Meade asked Hardy rather perfunctorily about the truth of the charges
against him. Hardy stated that the truth was that he needed a vigorous
defense outside the courtroom as well as in it. "I am entitled
to no less, right, and you have agreed to give it to me." Meade
then stepped out in front of the cameras in front of the courthouse,
and vouched for Hardy's innocence. Although she knew very little
about the case, she denounced the prosecution as politically motivated.
To spin this story out even further, if the case gets significant
media attention, there could be other appearances. Meade might be
invited to appear on talk shows, particularly if she can connect
this prosecution to a broader social theme. If she wins the case,
she might even get her own talk show. Throughout, she continues
to take strong public positions for her client.
This hypothetical case is not unrealistic. Consider the comments
by a very well-respected lawyer who wrote an article entitled "Why
Lawyers Lie". The author begins by setting out the traditional
gladiatorial role of the criminal practitioner.

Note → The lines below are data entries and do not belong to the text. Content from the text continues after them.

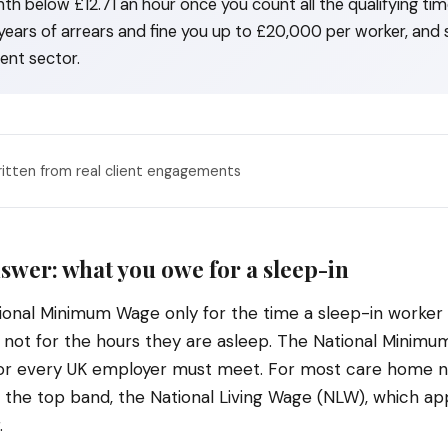
th below £12.71 an hour once you count all the qualifying t
years of arrears and fine you up to £20,000 per worker, and s
ent sector.
ritten from real client engagements
swer: what you owe for a sleep-in
ional Minimum Wage only for the time a sleep-in worker 
, not for the hours they are asleep. The National Minim
oor every UK employer must meet. For most care home ni
is the top band, the National Living Wage (NLW), which ap
.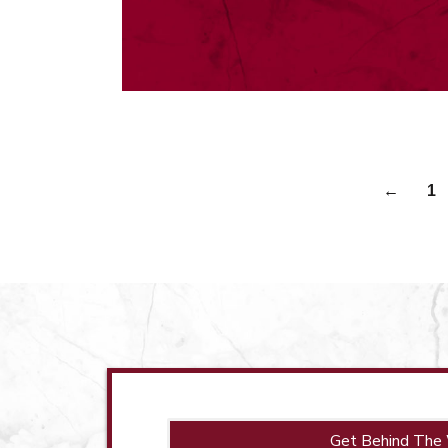
←
1
Get Behind The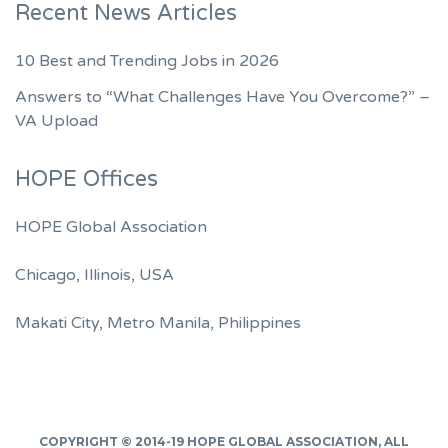
Recent News Articles
10 Best and Trending Jobs in 2026
Answers to “What Challenges Have You Overcome?” –
VA Upload
HOPE Offices
HOPE Global Association
Chicago, Illinois, USA
Makati City, Metro Manila, Philippines
COPYRIGHT © 2014-19
HOPE GLOBAL ASSOCIATION
, ALL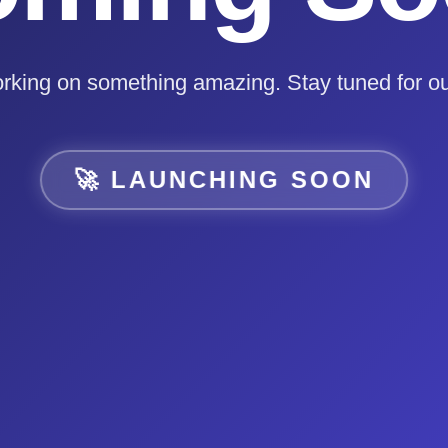
rking on something amazing. Stay tuned for ou
🚀 LAUNCHING SOON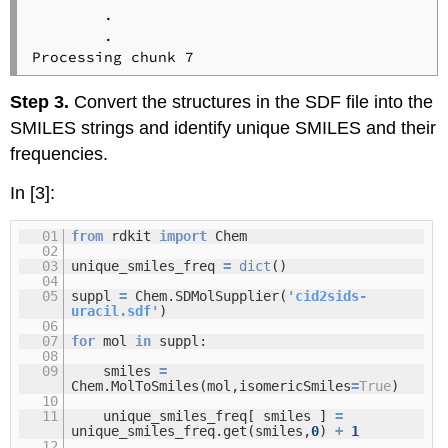
        .

        .

Step 3.
Convert the structures in the SDF file into the
SMILES strings and identify unique SMILES and their
frequencies.
In [3]:
01
from
rdkit
import
Chem
02
03
unique_smiles_freq
=
dict
()
04
05
suppl
=
Chem.SDMolSupplier(
'cid2sids-
uracil.sdf'
)
06
07
for
mol
in
suppl:
08
09
smiles
=
Chem.MolToSmiles(mol,isomericSmiles
=
True
)
10
11
unique_smiles_freq[ smiles ]
=
unique_smiles_freq.get(smiles,
0
)
+
1
12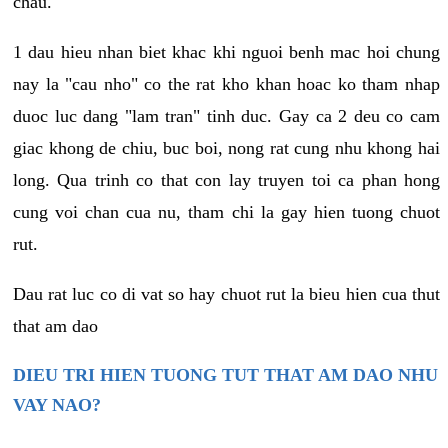
chau.
1 dau hieu nhan biet khac khi nguoi benh mac hoi chung
nay la "cau nho" co the rat kho khan hoac ko tham nhap
duoc luc dang "lam tran" tinh duc. Gay ca 2 deu co cam
giac khong de chiu, buc boi, nong rat cung nhu khong hai
long. Qua trinh co that con lay truyen toi ca phan hong
cung voi chan cua nu, tham chi la gay hien tuong chuot
rut.
Dau rat luc co di vat so hay chuot rut la bieu hien cua thut
that am dao
DIEU TRI HIEN TUONG TUT THAT AM DAO NHU
VAY NAO?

The lawyer, he writes,
is not quite given James Bond's license to kill, but it is proper
and, at times, even necessary for a criminal practitioner to lie
to the public and to the media on behalf of a client. The public
statements of prosecutors and defense counsel, he says, must be
viewed with the greatest skepticism.
The author cites two well-known cases as examples. He writes:
Robert Shapiro, who asserted in one of his unending series of interviews
that [O.J.] Simpson was innocent, was not the Shapiro one might
have met before he was retained by Simpson. He is now Simpson's
Shapiro, Simpson's representative, sometimes Simpson's flak. Whatever
he says is said for Simpson's benefit, not because it is true.
So with Alan M. Derschowitz when he was representing Mike Tyson.
The frequent public assertions by Dershowitz of Tyson's innocence
after he began to represent him were not those of the Bill of Rights-protecting
Harvard Law School professor Alan Derschowitz. The Tyson-defending
Derschowitz was, in the end, little more than a better-spoken Tyson,
Tyson in Harvard garb.
These are the author's words, and I do not suggest that this is
my view of Mr. Shapiros or Professor Dershowitzs remarks.
If, however, that is in fact what a criminal defense attorney or
prosecutor does in public speech, I think it is something that the
profession should strongly oppose. If the profession accepts the
proposition that it is permissible to lie in public on behalf of
a client for media purposes, then the criminal bar will forfeit
any vestige of public respect. This damage, I fear, will not be
confined just to criminal practitioners. As some have noted, including
Professor Mary Ann Glendon in her book A Nation Under Lawyers, the
attitude of criminal practitioners, prosecutors and defense attorneys,
has had an important influence on the attitude of aggressive civil
litigators. The latter, in turn, influence the stance of the entire
bar.
In conclusion, I think that the profession should talk about the
nature of our criminal justice system and the role of lawyers in
more accurate, more measured and more nuance terms.
The gladiatorial concept, should be confined to the precincts of
the courthouse and court proceedings where they are subject to control
by rules.
*Samuel A. Alito, Jr. is a Judge on the United States Court of
Appeals for the Third Circuit. From 1987 to 1991 Judge Alito served
as United States Attorney for the District of New Jersey.
The above remarks are extended excerpts from a presentation made
by Judge Alito at the 1997 National Lawyers Convention, entitled
"The Crisis in the Legal Profession."